Columbia County Tax Commissioner Kay Allen hangs a picture in her new office in Building C at the Columbia County Government Complex.
Photo by Jim Blaylock
The Columbia County Government Complex is fully occupied, for now.
The Columbia County Tax Commissioner's Office took over the last open space early last week when it moved into its now home on the second floor of Building C at the complex on Ronald Reagan Drive.
Building C was completed last November, but Columbia County Tax Commissioner Kay Allen held off on leaving her former headquarters in Appling.
"The tax commissioner waited to move until January, because Kay Allen thought it would be better to wait and avoid any confusion with people trying to pay their property taxes," said Mark Chostner, the county's facility planning construction manager.
Allen shares Building C with the county tax assessor's office, information technology division and finance department.
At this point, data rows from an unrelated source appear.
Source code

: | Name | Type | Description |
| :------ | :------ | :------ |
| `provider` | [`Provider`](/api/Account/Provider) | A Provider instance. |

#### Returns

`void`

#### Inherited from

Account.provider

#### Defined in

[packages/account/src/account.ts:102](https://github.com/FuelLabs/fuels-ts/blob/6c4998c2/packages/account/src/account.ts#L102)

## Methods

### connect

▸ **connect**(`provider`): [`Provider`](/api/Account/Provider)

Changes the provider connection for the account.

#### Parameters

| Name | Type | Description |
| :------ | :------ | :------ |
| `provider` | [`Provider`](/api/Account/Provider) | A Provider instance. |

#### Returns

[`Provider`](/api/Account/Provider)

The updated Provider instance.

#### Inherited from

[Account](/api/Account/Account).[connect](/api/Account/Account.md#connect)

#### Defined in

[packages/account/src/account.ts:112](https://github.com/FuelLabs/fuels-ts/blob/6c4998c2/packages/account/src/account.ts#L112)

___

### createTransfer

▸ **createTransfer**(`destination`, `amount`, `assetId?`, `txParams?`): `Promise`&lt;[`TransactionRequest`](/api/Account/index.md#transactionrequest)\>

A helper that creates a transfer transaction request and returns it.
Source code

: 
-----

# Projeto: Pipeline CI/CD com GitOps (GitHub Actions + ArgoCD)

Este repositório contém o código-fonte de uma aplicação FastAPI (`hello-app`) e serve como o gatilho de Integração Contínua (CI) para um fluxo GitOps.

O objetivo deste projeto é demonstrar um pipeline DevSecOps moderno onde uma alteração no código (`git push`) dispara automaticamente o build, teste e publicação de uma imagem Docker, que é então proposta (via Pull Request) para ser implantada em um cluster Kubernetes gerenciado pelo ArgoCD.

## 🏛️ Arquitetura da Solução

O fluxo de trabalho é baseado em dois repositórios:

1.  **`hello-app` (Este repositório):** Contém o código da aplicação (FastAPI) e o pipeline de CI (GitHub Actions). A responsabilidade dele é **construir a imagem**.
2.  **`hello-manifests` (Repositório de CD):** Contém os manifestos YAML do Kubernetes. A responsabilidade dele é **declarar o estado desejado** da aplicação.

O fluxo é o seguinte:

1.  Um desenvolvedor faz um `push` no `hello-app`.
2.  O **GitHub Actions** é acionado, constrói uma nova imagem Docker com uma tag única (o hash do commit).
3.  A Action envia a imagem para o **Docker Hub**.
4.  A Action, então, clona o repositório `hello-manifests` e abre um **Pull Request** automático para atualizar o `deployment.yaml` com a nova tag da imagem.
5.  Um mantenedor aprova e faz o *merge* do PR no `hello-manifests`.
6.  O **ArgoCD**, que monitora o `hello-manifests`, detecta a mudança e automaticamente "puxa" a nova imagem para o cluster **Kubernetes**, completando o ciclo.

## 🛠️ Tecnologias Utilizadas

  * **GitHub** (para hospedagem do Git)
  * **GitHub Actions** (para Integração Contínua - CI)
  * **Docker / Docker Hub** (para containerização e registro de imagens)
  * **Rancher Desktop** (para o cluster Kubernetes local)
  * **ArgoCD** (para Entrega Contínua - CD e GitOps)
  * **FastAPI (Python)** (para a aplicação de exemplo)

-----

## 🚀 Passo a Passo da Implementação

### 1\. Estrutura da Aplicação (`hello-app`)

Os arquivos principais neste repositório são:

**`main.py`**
Like the superior court clerk's office and probate court, Allen will keep a satellite office in Appling. That location will be open Tuesdays only.
Now that Building C is full, nearby Building B will soon be losing one its busiest offices.
In December, county commissioners approved moving the state Department of Motor Vehicle Safety driver's license office out of the government complex and into a shopping center on Evans-to-Locks Road.
The 1,480-square-foot storefront in the former Food Lion Plaza is nearly 600 square feet larger than the driver's license bureau's current office. The new location also offers much more parking for the 150 people that the bureau sees on average each day.
Boxes of tax records are moved into the Columbia County Tax Office in Building C at the Evans Government Complex.
Photo by Jim Blaylock
Funded through one-cent sales tax, or SPLOST, money, Building C cost $2.8 million to build. But as the county grows, Building C may also expand.
"In the next SPLOST we're looking at a couple of things," Chostner said. "That building is designed to grow to the west toward Washington Road. It's designed for about another 15,000 square feet. It's set up like that based on our rate of growth."
The next sales-tax referendum in July also may ask voters to approve funds for a new emergency-management operations center, Chostner said.
"When the county grows, the government needs to be able to grow to support them," he said. "That's a good thing, I think."